Quuxplusone / LLVMBugzillaTest

0 stars 0 forks source link

RuntimeDyld (Mach-O, x86_64) generates wrong relocation resolutions for FP constants #15312

Open Quuxplusone opened 11 years ago

Quuxplusone commented 11 years ago
Bugzilla Link PR15312
Status NEW
Importance P normal
Reported by Kimon Hoffmann (Kimon.Hoffmann@gmx.net)
Reported on 2013-02-20 07:18:11 -0800
Last modified on 2013-10-16 09:56:47 -0700
Version 3.2
Hardware Macintosh MacOS X
CC baldrick@free.fr, llvm-bugs@lists.llvm.org
Fixed by commit(s)
Attachments file_15312.txt (542 bytes, text/plain)
file_15312.txt (4237 bytes, text/plain)
Blocks
Blocked by
See also
Created attachment 10045
C sourcecode of sample (BugDemo.c)

When using MC-JIT, either from within my own test program or through lli, to
JIT-compile an run the process function in the attached sample produces an
invalid result.

The problem does *not* occur when:
- Statically compiling the sample
- JIT-compiling and running the sample using lli using the "old" JIT

I have been able to reproduce the problem with LLVM/Clang 3.2 as well as with a
rather recent version from trunk. The (incorrect-)output of the test program
changes when an optimization level greater than 0 is passed to lli.

Steps to reproduce:

clang -O0 -emit-llvm -c BugDemo.c -o BugDemo.bc
# To produce the correct output (-O0 only provided for symmetry with the MC
invocation, level does not matter for the generated output)
lli -O0 BugDemo.bc
# To produce the incorrect output
lli -O0 -use-mcjit BugDemo.bc
# To produce different incorrect output
lli -O1 -use-mcjit BugDemo.bc

System info:

LLVM (http://llvm.org/):
  LLVM version 3.2svn
  Optimized build with assertions.
  Built Feb 20 2013 (13:24:30).
  Default target: x86_64-apple-darwin12.2.0
  Host CPU: corei7-avx

LLVM (http://llvm.org/):
  LLVM version 3.3svn
  Optimized build with assertions.
  Built Feb  9 2013 (15:12:53).
  Default target: x86_64-apple-darwin12.2.0
  Host CPU: corei7-avx

I tried reducing the problematic code as much as possible, of which the
attached sample is the result.
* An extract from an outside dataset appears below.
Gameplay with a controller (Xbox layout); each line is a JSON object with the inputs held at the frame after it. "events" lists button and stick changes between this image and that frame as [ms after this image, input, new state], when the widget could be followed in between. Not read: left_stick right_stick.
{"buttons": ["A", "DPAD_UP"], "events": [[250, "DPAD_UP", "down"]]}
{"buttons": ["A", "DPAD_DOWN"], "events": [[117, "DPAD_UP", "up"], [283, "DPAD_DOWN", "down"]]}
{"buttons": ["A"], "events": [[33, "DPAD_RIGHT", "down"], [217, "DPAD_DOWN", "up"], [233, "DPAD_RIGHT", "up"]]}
I have tried to utilize bugpoint to futher
reduce the sample, without any luck.

Please let me know if you need further information, I'll be glad to assist!
Quuxplusone commented 11 years ago

Attached file_15312.txt (542 bytes, text/plain): C sourcecode of sample (BugDemo.c)

Quuxplusone commented 11 years ago

Attached file_15312.txt (4237 bytes, text/plain): LLVM assembly of sample (BugDemo.ll)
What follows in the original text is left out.